Hasil penelitian dari Zafra dan Retamero (2012) menunjukkan bahwa terdapat kecenderungan perubahan karakteristik gender pada pria dan wanita dalam dekade terakhir, khususnya bagaimana maskulinitas lebih berkembang pada wanita dibandingkan perkembangan feminitas pada pria. Sejumlah hasil studi terdahulu menunjukkan bahwa seorang pemimpin wanita dengan karakter maskulin akan lebih diterima dibandingkan pria (Helgeson, 2011). Di samping itu, dikotomi maskulin-feminim ini juga berkaitan erat dengan gaya kepemimpinan. Sejumlah penelitian lain menunjukkan bahwa wanita cenderung lebih memiliki gaya kepemimpinan transformasional, sedangkan laki-laki lebih dekat dengan gaya kepemimpinan transaksional (Stempel, Rigotti, & Mohr, 2015). Kepemimpinan gaya transformasional lebih menekankan pada kepemimpinan kharsimatik dan inspirasi motivasional. Hal ini diakomodasi oleh tim Power rangers time force, ketika mereka menjadikan ranger pink yang seorang wanita sebagai pemimpin di saat timnya kehilangan ranger merah. Artinya, itu terjadi dalam kondisi darurat. Mirip seperti ketika Indonesia di masa awal reformasi yang tidak stabil, ditambah kondisi chaos pasca lengsernya Gus Dur, maka Megawati pun diangkat sebagai Presiden. Hal ini berbeda dengan dalam kondisi normal, maka kembali lagi akan lebih diharapkan pemimpin wanita yang mengakomodasi gaya maskulin, seperti yang terjadi pada tim Power rangers super samurai yang juga menjadikan wanita sebagai pemimpin tim, namun tetap berkostum merah. Ini yang mungkin juga terjadi pada Selandia Baru dan Finlandia, yang menjadikan wanita muda sebagai Perdana Menteri.
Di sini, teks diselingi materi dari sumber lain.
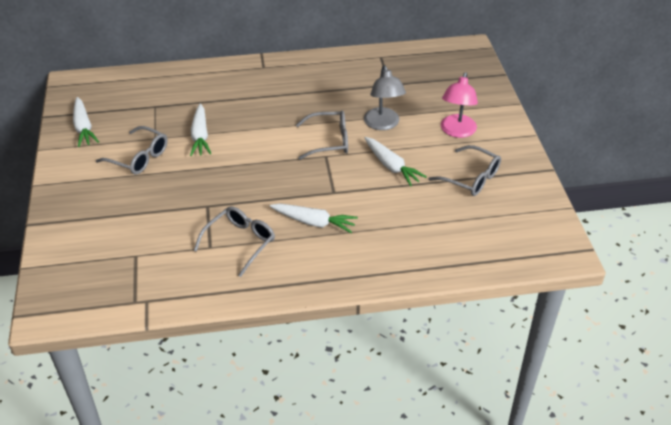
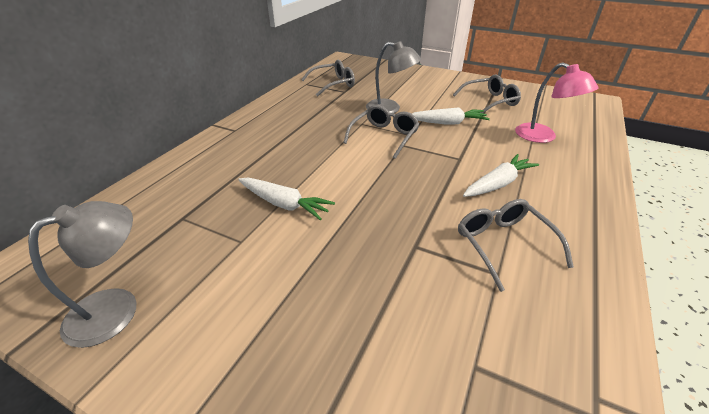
camera: 55 degrees left, 5 degrees down
white carrot [73,97,99,147] -> grey lamp [28,201,137,348]
grey glasses [96,126,168,174] -> grey glasses moved to [301,60,355,96]
pink lamp [441,72,478,138] -> pink lamp moved to [515,62,598,143]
Secara umum, motivasi menjadi pemimpin boleh dikatakan telah mulai berimbang antara laki-laki dan wanita. Boleh dikatakan, pengaruh dari Power rangers ataupun film model lawas lain yang masih mengandung bias gender sudah mulai memudar, di samping karena film-film itu sendiripun sudah mulai lebih fokus pada kesetaraan gender. Meski demikian, motivasi memimpin itu tak langsung berkorelasi pada gaya kepemimpinan yang dipergunakan, apakah maskulin atau feminim. Jadi, anak-anak generasi Z atau bahkan Alpha masih bisa menjadikan ranger merah sebagai idolanya. Bedanya, kini tidak harus selalu anak laki-laki, namun juga perempuan.
Referensi:
Helgeson, V.S. (2011). The psychology of gender, 4th ed. NY: Pearson.
Stempel, C.R., Rigotti, T., & Mohr, G. (2011). Think transformational leadership – think female? Leadership, 11(3), 259-280.
Zafra, E.L. & Retamero, R.G. (2012). Do gender stereotypes changes? The dynamic of gender stereotypes in Spain. Journal of Gender Studies, 21(2), 169-183.